The Science Journal of the American Association for Respiratory Care

2008 OPEN FORUM Abstracts


Michael E. Anders1, Tonya R. Cook1, Erna L. Boone1

Background: Recruitment of qualified students is a challenge for respiratory care baccalaureate educational programs. To help meet this challenge, our program implemented a track for part-time students. Part-time students can enroll in prerequisite courses as corequisites, in conjunction with respiratory care professional courses. The availability of a part-time track has contributed to an upsurge in student enrollment in our program. However, attrition among part-time students has been high. The purpose of this study was to determine correlates of attrition in part-time students in a baccalaureate respiratory care educational program.

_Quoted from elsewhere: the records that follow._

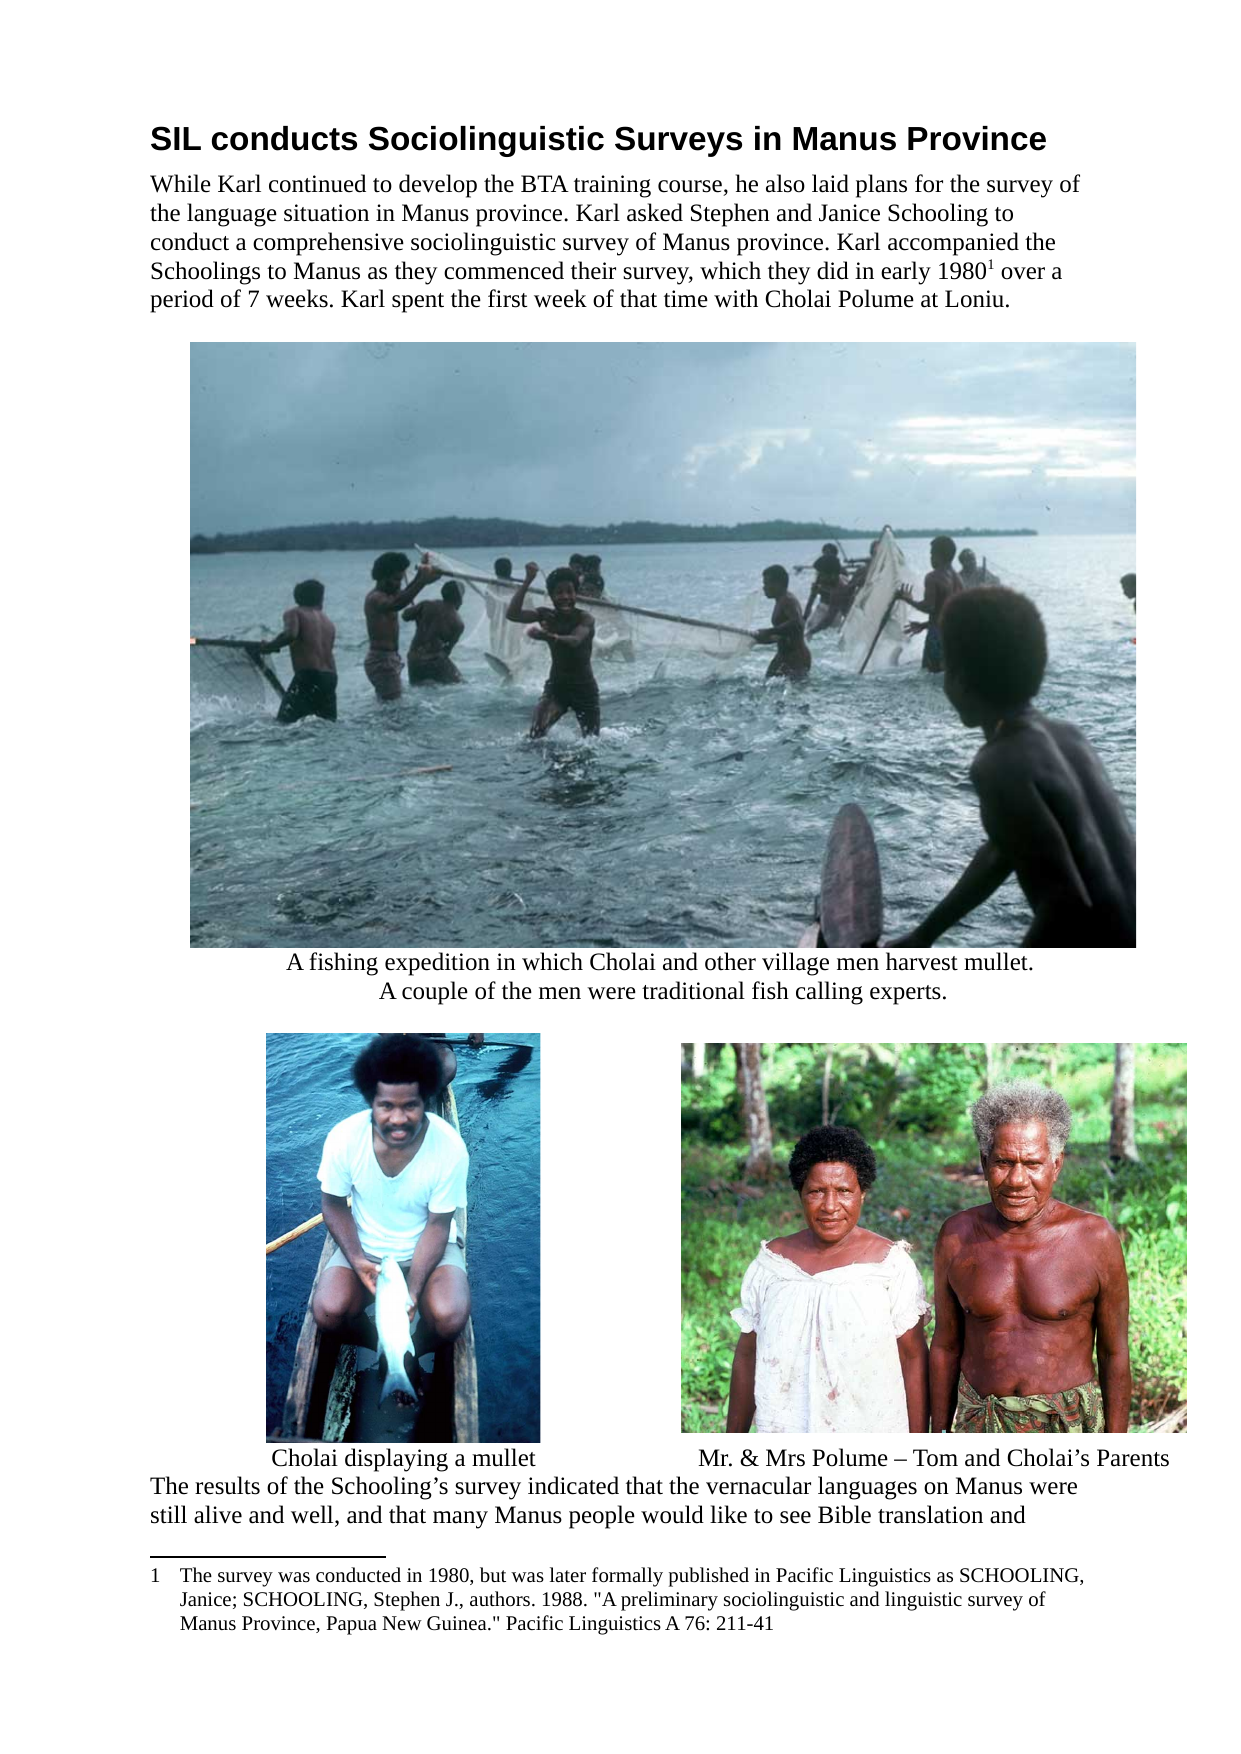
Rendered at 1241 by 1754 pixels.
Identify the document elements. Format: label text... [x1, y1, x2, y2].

table_header [541, 1034, 669, 1443]
picture [681, 1043, 1187, 1433]
table_header [669, 1034, 1199, 1443]
table_cell A fishing expedition in which Cholai and other village men harvest mullet. A couple of the men were traditional fish calling experts. [138, 948, 1188, 1005]
table_cell Cholai displaying a mullet [138, 1443, 669, 1471]
table_cell Mr. & Mrs Polume – Tom and Cholai’s Parents [669, 1443, 1199, 1471]
table_header [1137, 342, 1188, 947]
table_header [138, 342, 190, 947]
text The results of the Schooling’s survey indicated that the vernacular languages on Manus were still alive and well, and that many Manus people would like to see Bible translation and [150, 1471, 1090, 1529]
picture [266, 1033, 541, 1443]
picture [190, 342, 1137, 948]
subtitle SIL conducts Sociolinguistic Surveys in Manus Province [150, 118, 1090, 157]
text While Karl continued to develop the BTA training course, he also laid plans for the survey of the language situation in Manus province. Karl asked Stephen and Janice Schooling to conduct a comprehensive sociolinguistic survey of Manus province. Karl accompanied the Schoolings to Manus as they commenced their survey, which they did in early 1980 over a period of 7 weeks. Karl spent the first week of that time with Cholai Polume at Loniu. [150, 169, 1090, 313]
text The survey was conducted in 1980, but was later formally published in Pacific Linguistics as SCHOOLING, Janice; SCHOOLING, Stephen J., authors. 1988. "A preliminary sociolinguistic and linguistic survey of Manus Province, Papua New Guinea." Pacific Linguistics A 76: 211-41 [150, 1563, 1090, 1635]
table_header [138, 1034, 266, 1443]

Methods: We conducted a retrospective review of the admissions records of all students enrolled in our part-time track from 2005 through 2007. We elicited demographics, Health Occupation Aptitude Exam (HOAE) scores, prerequisite grade point average, science and math grade point average, English and speech grade point average, and prior completion or repeat of prerequisite courses, including anatomy and physiology, chemistry, physics, microbiology, college algebra, speech, and English composition. Attrition was the outcome of interest. At an alpha = .05, Pearson's chi-square tested the association of categorical variables and univariate binary regression tested the association of continuous variables with attrition.

Results: Sixty-one students enrolled in the part-time track, including 49 females and 19 African-Americans, with a mean age of 28 (SD = 7). Nearly half (n = 30) attrited. Lack of prior completion of courses in microbiology (p = .002), anatomy and physiology (p = .01), physics (p = .04), and two or more of these three science courses (p = .001) were each associated with attrition. Demographics, grade point averages, HOAE scores, and completion or repeat of other prerequisite courses were not associated with attrition.

Conclusion: These results provide sufficient evidence to suggest that lack of prior completion of courses in microbiology, anatomy and physiology, physics, or two or more of these three science courses are each associated with attrition in part-time students. Based on these results, our program amended our admission criteria for the part-time track. A part-time track can increase student enrollment in a baccalaureate respiratory care educational program; however, to minimize attrition, completion of some science courses as prerequisites, rather than corequisites, appears to be important.